Gottes Geist weht, wo und wann er will

Liebe Schwestern und Brüder!

Ja, ja das Pfingstfest, das Fest des Heiligen Geistes, der eine Einheit mit Gott dem Vater und dem Sohn Jesus Christus bildet, ist das dritte der kirchlichen Hochfeste, neben Weihnachten und Ostern. 50 Tage nach Ostern wird es gefeiert, das Fest des Heiligen Geistes, das Fest der Kirchengründung. Aber wie arm an Bräuchen und Sitten ist dieses Fest!? An Weihnachten da feiern wir die Geburt unseres Heilandes. Da gibt es Geschenke und ein Krippenspiel. Alle sind wir fröhlich oder tun wenigstens so. Das Essen ist festlich, die Menschen sind festlich gekleidet und die Städte und Dörfer haben sich festlich herausgeschmückt. Und überall sind leuchtende Weihnachtsbäume in unseren Dörfern und Städten zu bestaunen.

Und an Ostern, da feiern wir die Auferstehung unseres Herrn Jesus Christus. Da gibt es Ostereier und Osternacht und natürlich auch leckeres Essen.
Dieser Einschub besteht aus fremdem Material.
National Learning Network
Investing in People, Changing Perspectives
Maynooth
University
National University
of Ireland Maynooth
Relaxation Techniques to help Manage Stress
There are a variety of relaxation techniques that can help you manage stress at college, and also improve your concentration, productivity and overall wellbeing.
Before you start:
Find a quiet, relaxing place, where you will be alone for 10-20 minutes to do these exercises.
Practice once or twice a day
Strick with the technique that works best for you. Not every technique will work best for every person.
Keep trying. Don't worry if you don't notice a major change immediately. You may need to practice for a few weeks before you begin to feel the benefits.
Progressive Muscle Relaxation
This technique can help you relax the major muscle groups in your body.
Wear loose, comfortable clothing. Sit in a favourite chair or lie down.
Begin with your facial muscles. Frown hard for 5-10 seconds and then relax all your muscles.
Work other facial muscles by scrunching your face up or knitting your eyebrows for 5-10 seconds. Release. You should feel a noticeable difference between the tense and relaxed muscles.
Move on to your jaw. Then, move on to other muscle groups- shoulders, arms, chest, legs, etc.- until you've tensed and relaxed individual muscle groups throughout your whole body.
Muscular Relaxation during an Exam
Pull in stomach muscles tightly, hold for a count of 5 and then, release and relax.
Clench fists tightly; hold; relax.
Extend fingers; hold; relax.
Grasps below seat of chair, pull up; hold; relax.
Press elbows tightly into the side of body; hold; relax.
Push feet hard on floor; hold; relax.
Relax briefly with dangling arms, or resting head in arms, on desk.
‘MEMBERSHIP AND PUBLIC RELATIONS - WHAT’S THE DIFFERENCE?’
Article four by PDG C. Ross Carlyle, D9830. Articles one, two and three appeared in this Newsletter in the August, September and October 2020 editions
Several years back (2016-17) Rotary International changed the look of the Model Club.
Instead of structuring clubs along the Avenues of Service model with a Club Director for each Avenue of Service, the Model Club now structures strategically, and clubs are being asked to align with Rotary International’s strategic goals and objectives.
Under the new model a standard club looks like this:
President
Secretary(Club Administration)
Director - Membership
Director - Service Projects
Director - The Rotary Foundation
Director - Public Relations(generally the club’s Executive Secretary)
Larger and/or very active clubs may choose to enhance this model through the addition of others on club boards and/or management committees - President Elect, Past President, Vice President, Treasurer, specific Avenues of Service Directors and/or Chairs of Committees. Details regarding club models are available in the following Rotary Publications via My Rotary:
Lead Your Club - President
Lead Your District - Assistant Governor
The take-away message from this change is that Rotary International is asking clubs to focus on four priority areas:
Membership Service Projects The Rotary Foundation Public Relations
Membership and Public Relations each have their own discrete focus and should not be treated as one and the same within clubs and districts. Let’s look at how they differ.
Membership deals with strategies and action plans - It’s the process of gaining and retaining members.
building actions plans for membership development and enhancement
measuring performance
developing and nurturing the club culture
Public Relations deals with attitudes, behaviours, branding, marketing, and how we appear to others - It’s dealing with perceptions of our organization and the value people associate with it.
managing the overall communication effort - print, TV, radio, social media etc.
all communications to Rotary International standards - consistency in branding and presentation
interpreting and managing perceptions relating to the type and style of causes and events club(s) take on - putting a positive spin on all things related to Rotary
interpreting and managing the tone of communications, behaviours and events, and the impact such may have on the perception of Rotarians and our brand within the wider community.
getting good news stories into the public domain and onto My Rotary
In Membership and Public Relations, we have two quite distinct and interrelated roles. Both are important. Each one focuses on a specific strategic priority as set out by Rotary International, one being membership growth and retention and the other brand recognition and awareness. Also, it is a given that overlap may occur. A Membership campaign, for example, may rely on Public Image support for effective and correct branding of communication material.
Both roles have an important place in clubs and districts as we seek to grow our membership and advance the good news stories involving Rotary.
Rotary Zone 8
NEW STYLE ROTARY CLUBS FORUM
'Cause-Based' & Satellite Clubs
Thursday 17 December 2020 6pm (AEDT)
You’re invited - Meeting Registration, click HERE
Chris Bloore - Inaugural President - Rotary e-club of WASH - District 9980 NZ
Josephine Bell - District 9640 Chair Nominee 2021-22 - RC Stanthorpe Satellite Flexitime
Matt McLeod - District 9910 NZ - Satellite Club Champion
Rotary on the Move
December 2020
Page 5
Aber an Pfingsten, dem Fest des Heiligen Geistes und der Geburt der Kirche, eben diesem Pfingsten, da gibt es außer einem zusätzlich bezahlten gesetzlichen Feiertag, Familienausflügen, Kurzurlaub und den ersten langen Staus auf den Autobahnen nichts. Nicht einmal die Werbeindustrie hat sich etwas einfallen lassen, um uns zum Geschenkekauf zu verführen. Vielleicht hilft uns aber heute wenigstens die eine oder andere Tasse Kaffee, um uns den Tag zu verschönen. Am besten die "Krönung" von Jacobs oder Onko ‚der Festliche‘. Und jetzt erklärt uns Paulus auch noch mit dogmatischen Sätzen, d.h. mit festen Glaubenssätzen, was der Heilige Geist sei, welche Beziehung er zu Gott und Jesus Christus hat und warum er für uns nützlich ist? Ja, wenn der Apostel wenigsten etwas farbenfroher und bilderreicher vom Heiligen Geist erzählen könnte, statt uns hier mit dogmatischen Sätzen zu belehren! "So gibt es nun keine Verdammnis für die, die in Christus Jesus sind." Wer glaubt schon an die Verdammnis? Oder welche Macht soll die Sünde über uns haben? Und dann soll auch noch der Geist frei machen von der Macht des Todes? Was für einen Unsinn erzählt uns eigentlich der Apostel hier, höre ich die Spötter der Religion sagen.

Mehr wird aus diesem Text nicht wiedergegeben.